ADHD has been a significant area of study for QEEG researchers, who have demonstrated a distinctive QEEG pattern among individuals with the disorder.

An article by Laurence M. Hirshberg, Ph.D., Sufen Chiu, MD, PhD, and Jean Frazier, MD. in the January 2005 issue of Child & Adolescent Psychiatric Clinics of North America, reports: The bulk of QEEG research into child and adolescent psychiatric disorders has been done with ADHD. Multiple QEEG studies have demonstrated a pattern of electrophysiological abnormality among individuals with this disorder. Discriminant function analysis using QEEG variables has shown very high levels of sensitivity and specificity in identifying ADHD participants in several studies. In fact, in two studies, a single ratio of theta/beta power recorded from a single site resulted in sensitivity levels of 86% and 90% and specificity levels of 94% and 98%. Some experts have recommended that neuroimaging studies be included in the routine assessment of ADHD. This research would suggest that QEEG should be the preferred means, since validity and reliability are high and cost is relatively low.

As a result of the relative maturity and more robust scientific basis of QEEG neuroimaging, the Tarnow Center has begun working with Dr. Johnathan Walker, a Dallas-based neurologist and world-renowned expert in the field of QEEG. Dr. Walker will work with the Center to provide diagnostic support and to develop EEG therapy protocols.

Dr. Walker has done ground-breaking research into QEEG therapy and diagnostics, and has amassed a normative database with over a million data points. This is significant, because the value of QEEG both as a diagnostic and therapeutic tool, depends heavily on the database used to evaluate individual results and also on the clinical experience and expertise of the evaluator. Dr. Walker will evaluate all QEEG results from the Tarnow Center and, for neurofeedback patients, will develop individual therapeutic neurofeedback protocols that will be implemented by Tarnow Center clinicians.

An article on page 3 in this newsletter by Dr. Ron Swatzyna and Lesley Solomon discusses this treatment modality. They will begin accepting QEEG patients this summer. They will work directly with Dr. Walker in developing this diagnostic and treatment program.

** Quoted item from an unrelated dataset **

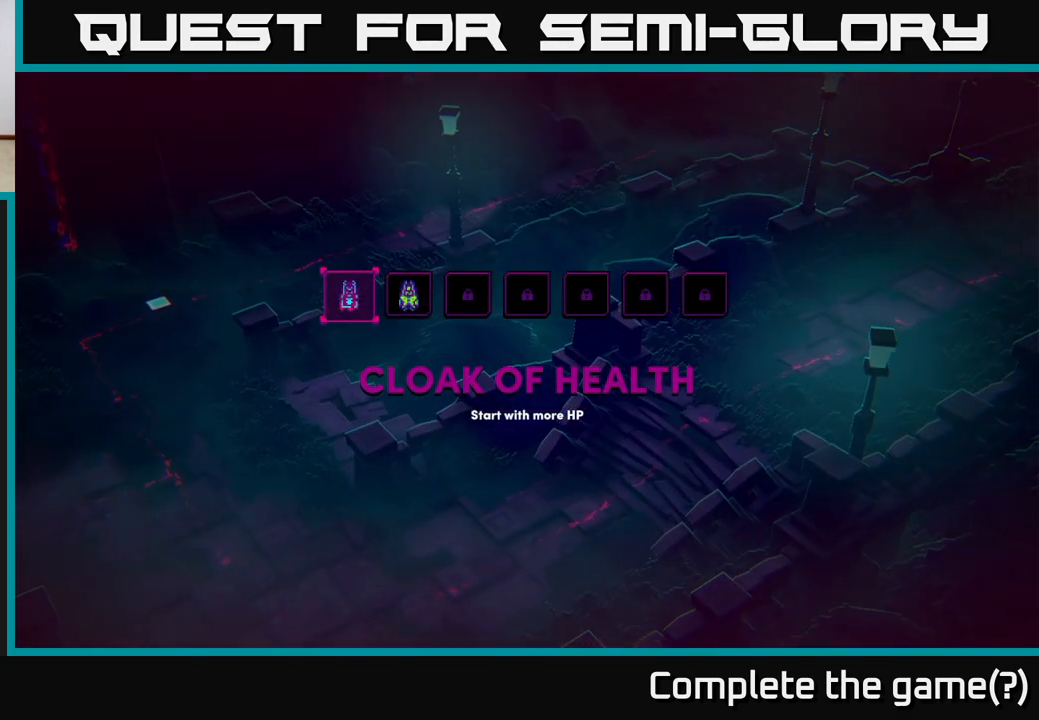
{"buttons": ["DPAD_RIGHT"], "left_stick": "center", "right_stick": "center", "events": [[383, "DPAD_RIGHT", "down"]]}
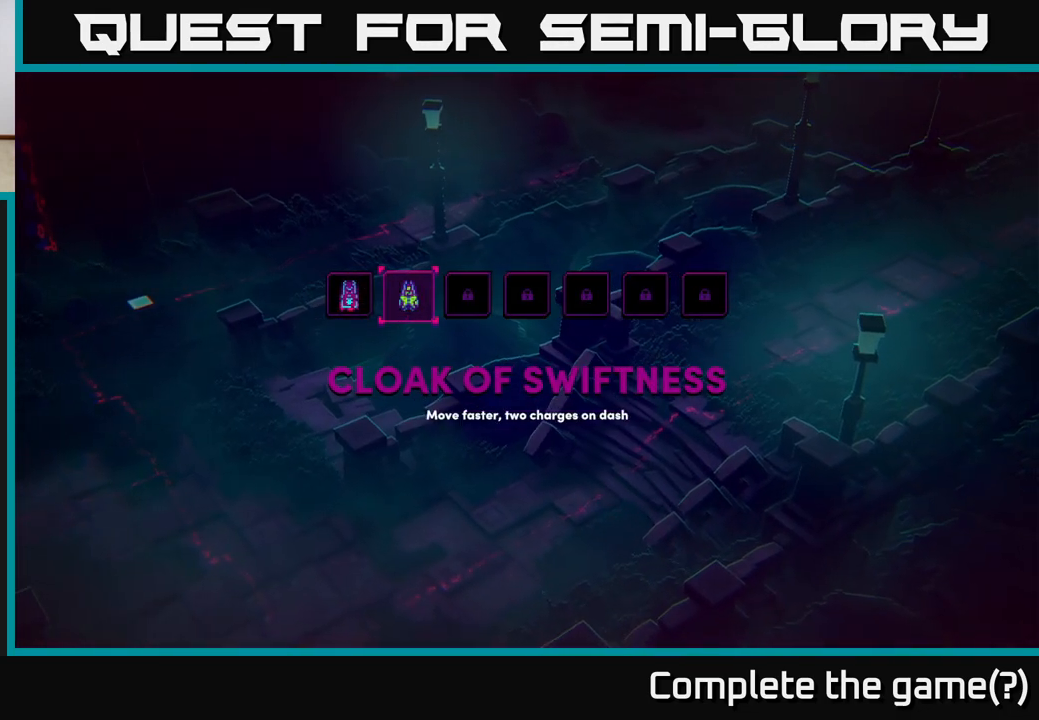
{"buttons": [], "left_stick": "center", "right_stick": "center", "events": [[33, "DPAD_RIGHT", "up"]]}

I know that EEG and neurofeedback has been viewed skeptically by some in the mental health community, but recent advances and evidenced-based treatment protocols have, in my opinion, changed the outlook for this branch of brain science. I would be more than happy to share with anyone the research that I have found so persuasive. I welcome questions and discussions in this exciting new avenue of therapeutic and diagnostic science.